Spesso utilizza una parola forse desueta ossia divertimento. La si può coniugare con il professionismo in un contesto che spesso si caratterizza per l’esasperazione e la ricerca del risultato ad ogni costo?

"Ci sono delle responsabilità ed anche grosse: nel mio caso penso ai figli ed alla famiglia che vive di riflesso i miei momenti che possono essere tesi. Parliamo però di sport e dobbiamo essere grati nello svolgere un lavoro che rappresenta un piacere quotidiano, teniamoci quindi anche quella parte ludica".

Ad inizio di ogni partita interna il vostro ingresso in campo è scandito da un brano particolare "Un calcio alla città" di Domenico Modugno. Perché vi rappresenta così tanto?

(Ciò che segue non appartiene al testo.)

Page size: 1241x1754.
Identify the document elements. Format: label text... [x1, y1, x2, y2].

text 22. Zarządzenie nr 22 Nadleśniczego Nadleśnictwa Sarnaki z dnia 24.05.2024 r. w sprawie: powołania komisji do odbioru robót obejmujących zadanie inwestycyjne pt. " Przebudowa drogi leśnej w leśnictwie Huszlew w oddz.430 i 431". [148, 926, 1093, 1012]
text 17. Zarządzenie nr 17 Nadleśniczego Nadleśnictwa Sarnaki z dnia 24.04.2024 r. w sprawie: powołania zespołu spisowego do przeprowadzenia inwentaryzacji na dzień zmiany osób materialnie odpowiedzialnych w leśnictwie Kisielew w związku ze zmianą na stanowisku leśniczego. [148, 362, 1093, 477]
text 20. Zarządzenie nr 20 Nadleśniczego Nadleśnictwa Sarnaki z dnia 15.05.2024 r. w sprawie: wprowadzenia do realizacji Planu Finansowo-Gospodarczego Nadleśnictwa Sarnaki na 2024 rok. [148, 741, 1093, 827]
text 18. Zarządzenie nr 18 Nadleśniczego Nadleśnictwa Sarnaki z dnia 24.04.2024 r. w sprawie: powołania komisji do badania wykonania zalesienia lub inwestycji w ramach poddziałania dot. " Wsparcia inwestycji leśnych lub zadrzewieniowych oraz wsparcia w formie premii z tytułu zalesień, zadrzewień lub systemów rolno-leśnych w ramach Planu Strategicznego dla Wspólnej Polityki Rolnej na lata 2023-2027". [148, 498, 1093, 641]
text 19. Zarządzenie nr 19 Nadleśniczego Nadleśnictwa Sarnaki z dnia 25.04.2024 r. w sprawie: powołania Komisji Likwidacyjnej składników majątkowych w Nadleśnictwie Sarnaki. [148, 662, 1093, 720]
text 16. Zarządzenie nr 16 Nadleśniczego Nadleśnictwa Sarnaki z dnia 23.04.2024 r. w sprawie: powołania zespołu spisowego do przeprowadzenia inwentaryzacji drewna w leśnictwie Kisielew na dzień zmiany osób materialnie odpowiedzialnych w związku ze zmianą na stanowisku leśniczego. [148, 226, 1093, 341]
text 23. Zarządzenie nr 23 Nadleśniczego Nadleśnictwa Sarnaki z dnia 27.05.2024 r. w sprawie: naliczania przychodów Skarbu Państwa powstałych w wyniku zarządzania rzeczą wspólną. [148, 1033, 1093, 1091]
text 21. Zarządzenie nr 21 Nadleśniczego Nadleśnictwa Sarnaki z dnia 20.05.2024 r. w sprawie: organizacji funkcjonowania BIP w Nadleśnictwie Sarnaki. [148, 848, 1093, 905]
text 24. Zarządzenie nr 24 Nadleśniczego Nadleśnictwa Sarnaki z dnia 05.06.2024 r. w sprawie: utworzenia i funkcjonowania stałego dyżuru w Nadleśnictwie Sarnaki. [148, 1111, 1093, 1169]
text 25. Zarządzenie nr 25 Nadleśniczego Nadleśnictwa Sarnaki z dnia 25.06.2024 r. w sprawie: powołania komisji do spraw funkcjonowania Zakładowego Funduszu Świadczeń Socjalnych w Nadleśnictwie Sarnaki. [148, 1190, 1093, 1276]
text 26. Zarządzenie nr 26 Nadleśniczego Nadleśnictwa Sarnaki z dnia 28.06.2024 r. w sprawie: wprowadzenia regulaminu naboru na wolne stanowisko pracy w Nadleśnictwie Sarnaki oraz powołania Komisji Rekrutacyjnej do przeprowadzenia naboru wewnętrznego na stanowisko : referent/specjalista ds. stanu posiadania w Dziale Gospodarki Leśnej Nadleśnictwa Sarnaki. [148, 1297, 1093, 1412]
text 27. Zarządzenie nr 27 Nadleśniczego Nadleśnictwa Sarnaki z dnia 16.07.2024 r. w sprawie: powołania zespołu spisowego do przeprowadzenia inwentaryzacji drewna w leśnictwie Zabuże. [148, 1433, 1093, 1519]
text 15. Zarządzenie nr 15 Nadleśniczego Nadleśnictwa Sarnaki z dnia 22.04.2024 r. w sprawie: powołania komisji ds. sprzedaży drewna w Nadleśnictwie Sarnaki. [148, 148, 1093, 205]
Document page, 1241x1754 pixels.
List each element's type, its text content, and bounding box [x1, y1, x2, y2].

"Perché forse, al di là della grandezza dell’artista, dà quel senso di leggerezza di cui si ha bisogno. Ci sono poi dei passaggi in cui c’è l’esortazione a essere sé stessi, a non timbrare il cartellino, a non mortificare la creatività. È quello che abbiamo sempre voluto qui a Recanati ossia che la gente si esprimesse per quello che davvero è, comprese le fragilità di ognuno. È il piccolo sogno che coltiviamo all’interno dello spogliatoio".

A quasi 34 anni vive il presente oppure mentalmente pensa già a quello che potrebbe essere il suo futuro, nel calcio o in altri ambiti?

"Avendo passato tante complessità e forse non avendo raccolto quanto era nelle mie possibilità, con la testa diversa di oggi dico che ho voglia di giocare ancora per tante stagioni, preservando il fisico nel miglior modo possibile. Sono un giocatore di calcio… e basta".